I have tried everything that has happened to me but I do not have much experience using MATLAB and I have not found information relevant to this issue in forums. I hope someone can help me.

Thanks in advance.

1
matlabdft
I assume this is a numerical problem. As these values are in the range of 1e-15 while the peaks have an amplitude of about 656 I wouldn't bother much. The sum of the squared error between the MATLAB FFT and your DFT routine is in the range of 1e-20, so basically zero. But maybe somebody else has a more detailed explenation? - hbaderts
I agree with @hbaderts. The values are very small, almost as small as eps, and can be considered 0 for all purposes here. Your FFT solution looks great. - siliconwafer
Thanks for your answers, i know this values are negligible and do not show in the plot but when i want to plot the phase with angle function obtain meaningless results under. I am using y((y < 0.00001) & (y > -0.00001)) = 0 to hide this values but it is not an elegant solution. - Adrián Álvarez Sáez

1 Answers

0
votes

This will be a numerical problem. The values are in the range of 1e-15, while the DFT of your signal has values in the range of 1e+02. Most likely this won't lead to any errors when doing further processing. You can calculate the total squared error between your DFT and the MATLAB fft function by

y = fft(x);
yh = Discrete_Fourier_Transform(x);
sum(abs(yh - y).^2)
ans = 
    3.1327e-20

which is basically zero. I would therefore conclude: your DFT function works just fine.

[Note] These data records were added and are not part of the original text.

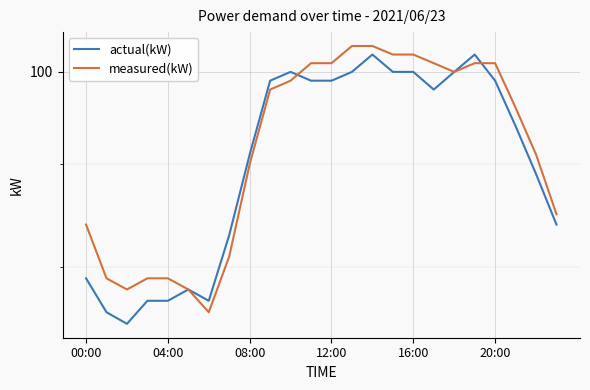

Where does the measured(kW) series first go above 98?

10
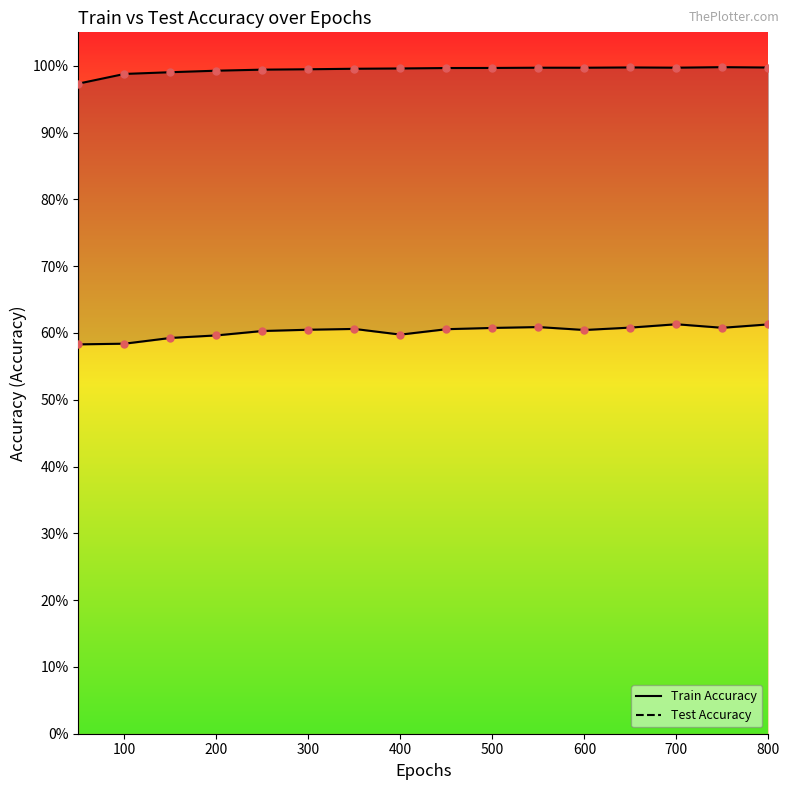

Is the value of Train Accuracy at 0 greater than the value of Test Accuracy at 0?

Yes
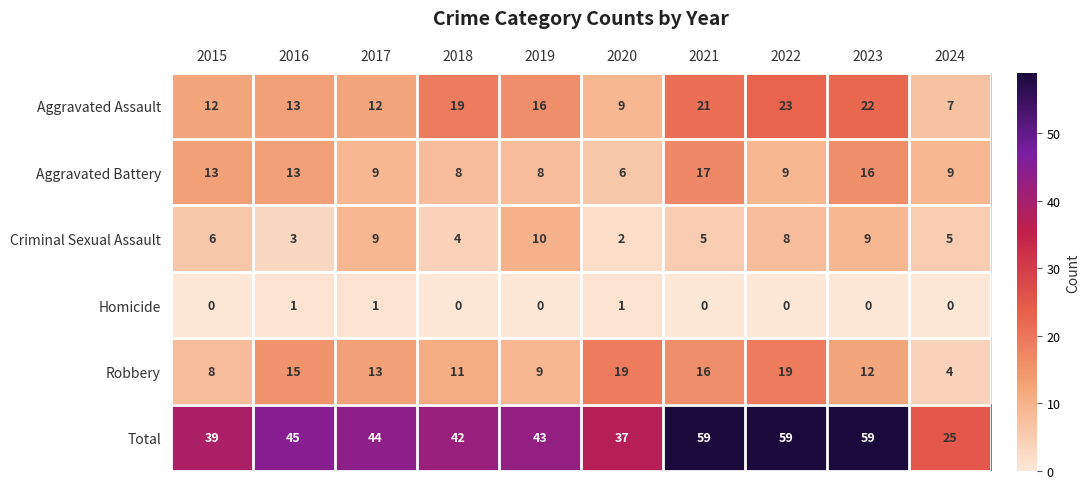

Which series has the largest total across all categories?

Total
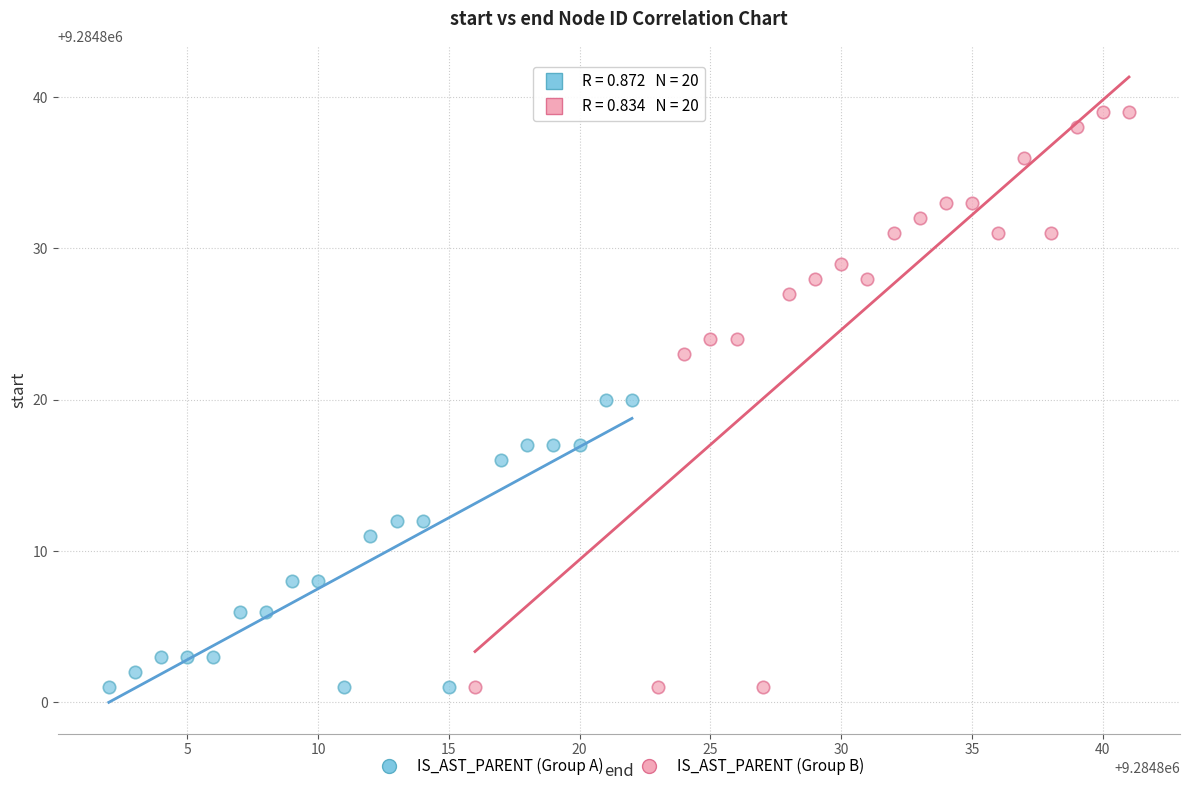

Which series has the widest spread of Y values?

IS_AST_PARENT (Group B)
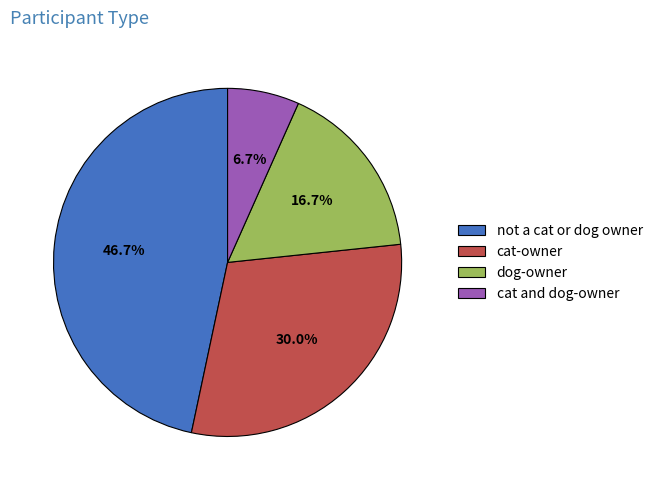

Combined, what portion of the pie is not a cat or dog owner and cat and dog-owner?

53.3%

Just one small remark: You can easily vectorize the DFT.

n = 0:1:N-1;
k = 0:1:N-1;
y = exp(-1j*2*pi/N * n'*k) * x(:);

With n'*k you create a matrix with all combinations of n and k. You then take the exp(...) of each of those matrix elements. With x(:) you make sure x is a column vector, so you can do the matrix multiplication (...)*x which automatically sums over all k's. Actually, I just notice, this is exactly the well-known matrix form of the DFT.